The current and previous LAMOS environments (as of writing, lamos_2020.1, lamos_2019.1, and lamos_2018.1) will always be available in your JupyterHub. You don’t need to anything about this, we’ll take care of it.

Additional system-wide kernels

Additionally, we offer some more kernels which you can make available in your JupyterHub. We don’t make them visible by default in order to not clutter your JupyterHub launcher. Currently, the following additional kernels are available:

Kernel name

kernelspec directory (inside /home/conda/kernels)

Bash

bash

R 3.6.1 (2019)

ir_2019

Julia 1.2.0 (2019)

julia_2019

R (2016)

ir_2016

LAMOS 2020.2 Beta (!!)

lamos_2020.2b

LAMOS 2019.2 Beta

lamos_2019.2b

LAMOS v0.1 (Python 2)

python2-lpy0.1

LAMOS v0.1 (Python 3)

python3-lpy0.1

LAMOS v0.2 (Python 2)

python2-lpy0.2

LAMOS v0.2 (Python 3)

python3-lpy0.2

When you log in to JupyterHub, it searches for kernels in $HOME/.local/share/jupyter/kernels. This means that in order to make one of these optional kernels available in your JupyterHub, you simply need to create a symlink, e.g.,

mkdir -p ~/.local/share/jupyter/kernels
cd ~/.local/share/jupyter/kernels
ln -s /home/conda/kernels/lamos_2019.2b

If at some point in the future, you don’t want to have that kernel available any more, it is enough to remove that symlink,

rm ~/.local/share/jupyter/kernels/lamos_2019.2b

In order for JupyterHub to “see” these changes, make sure to restart your JupyterHub server (not just one kernel).

Private kernels

If you have set up Private conda environments you might want to make these available for use in Jupyter as well.
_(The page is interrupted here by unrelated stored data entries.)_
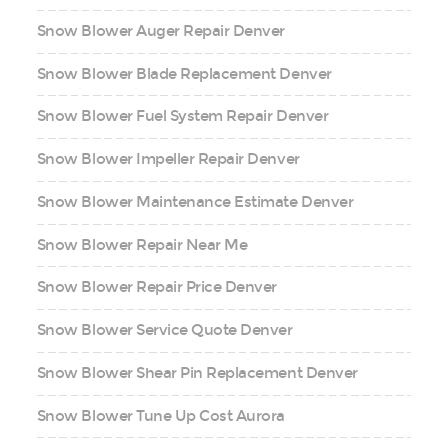
Snow Blower Auger Repair Denver
Snow Blower Blade Replacement Denver
Snow Blower Fuel System Repair Denver
Snow Blower Impeller Repair Denver
Snow Blower Maintenance Estimate Denver
Snow Blower Repair Near Me
Snow Blower Repair Price Denver
Snow Blower Service Quote Denver
Snow Blower Shear Pin Replacement Denver
Snow Blower Tune Up Cost Aurora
In order to use your own environment within JupyterHub, you have to do the following steps (thanks to this blog post for laying out the necessary steps).
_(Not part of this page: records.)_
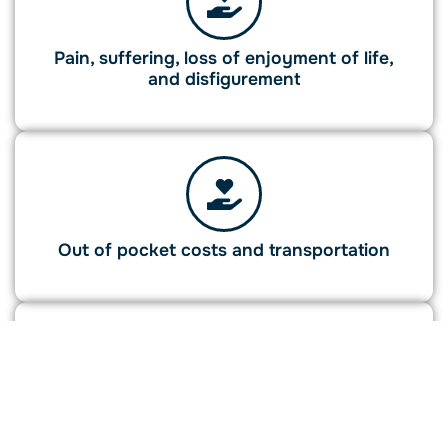
Pain, suffering, loss of enjoyment of life,
and disfigurement
Out of pocket costs and transportation
Wrongful death damages for eligible family
members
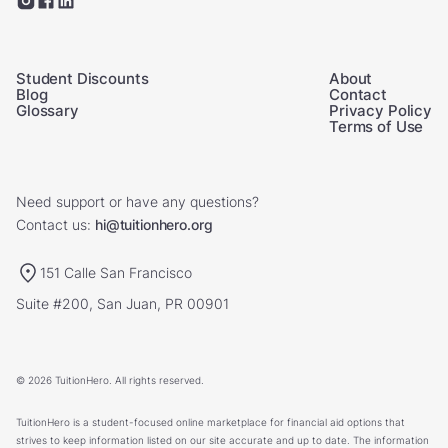
Student Discounts
About
Blog
Contact
Glossary
Privacy Policy
Terms of Use
Need support or have any questions?
Contact us:
hi@tuitionhero.org
151 Calle San Francisco
Suite #200, San Juan, PR 00901
© 2026 TuitionHero. All rights reserved.
TuitionHero is a student-focused online marketplace for financial aid options that
strives to keep information listed on our site accurate and up to date. The information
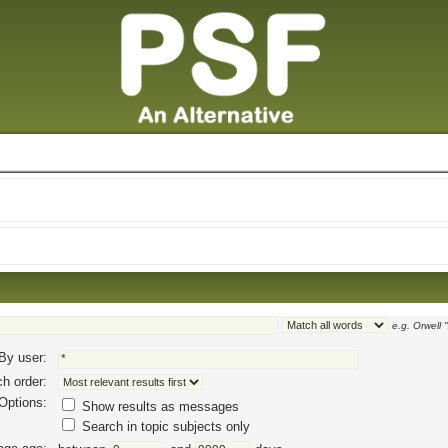
e.g.
Orwell 
By user:
h order:
Options:
Show results as messages
Search in topic subjects only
You have to register the conda environment with JupyterHub:

$ conda activate my_env
$ jupyter kernel install --user --name my_env

This will create a file $HOME/.local/share/jupyter/kernels/my_env/kernel.json, which looks like this:

{
 "display_name": "my_env",
 "language": "python",
 "argv": [
  "/home/YOURUSERNAME/.conda/envs/my_env/bin/python",
  "-m",
  "ipykernel_launcher",
  "-f",
  "{connection_file}"
 ]
}

You can modify the display name (that’s what is displayed on the JupyterHub dashboard) by changing the display_name from my_env to whatever you prefer.